(Beginning of Records for the exercise)

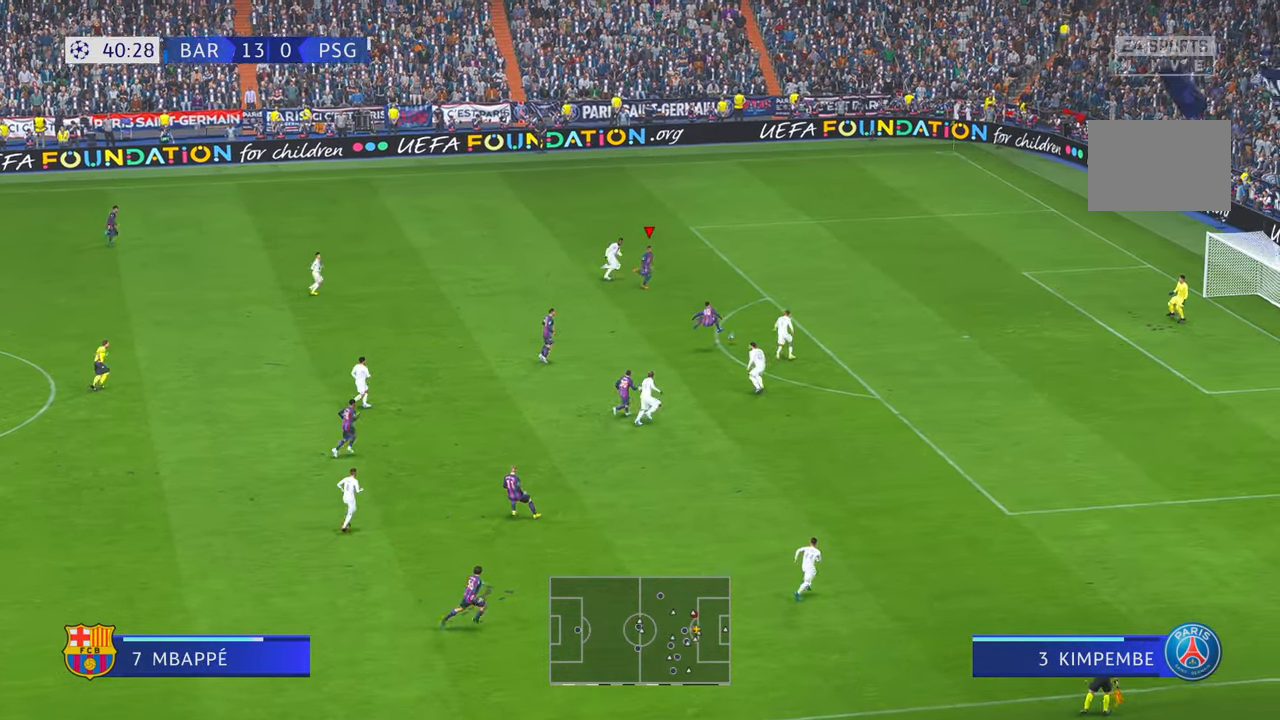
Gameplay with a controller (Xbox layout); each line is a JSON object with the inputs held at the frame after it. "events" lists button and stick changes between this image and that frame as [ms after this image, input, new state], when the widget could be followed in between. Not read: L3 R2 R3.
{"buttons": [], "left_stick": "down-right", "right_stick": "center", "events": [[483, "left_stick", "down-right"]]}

(End of Records for the exercise)
(Beginning of Records for the exercise)

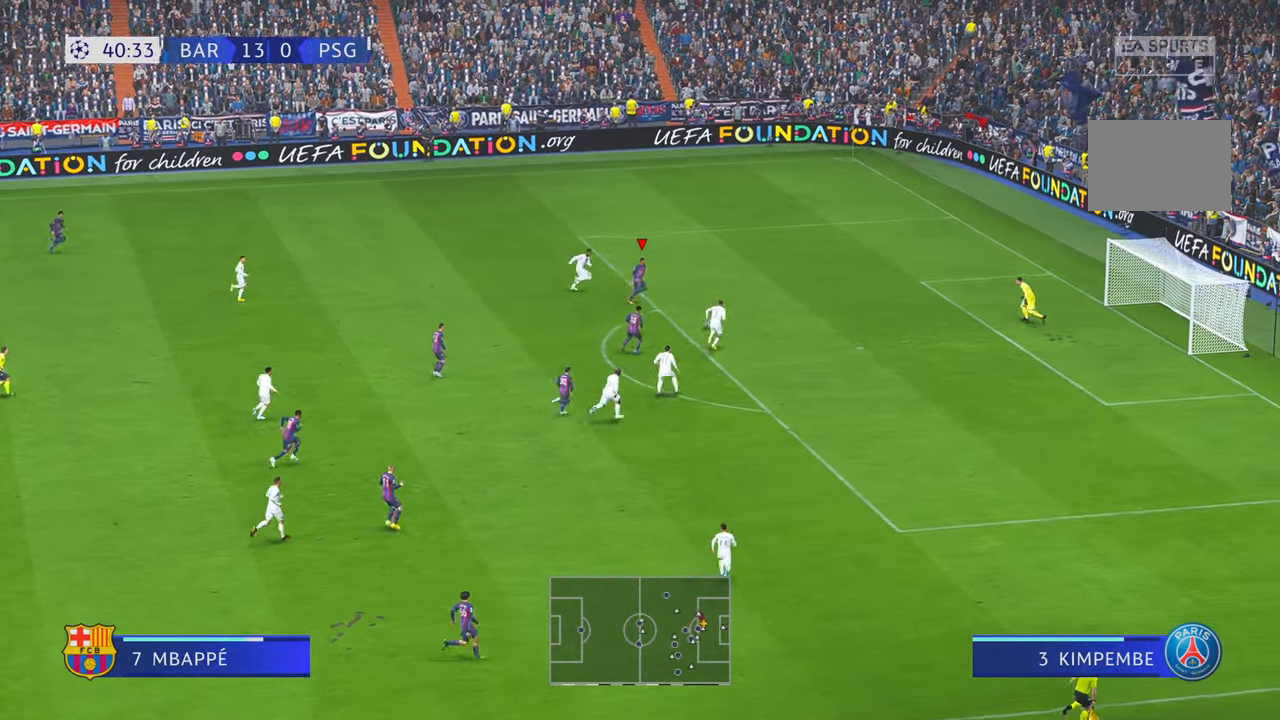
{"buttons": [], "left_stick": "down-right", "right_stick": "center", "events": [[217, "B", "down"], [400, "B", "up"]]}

(End of Records for the exercise)

Within the material above, how many lines include the string "center"? Give only the number.

2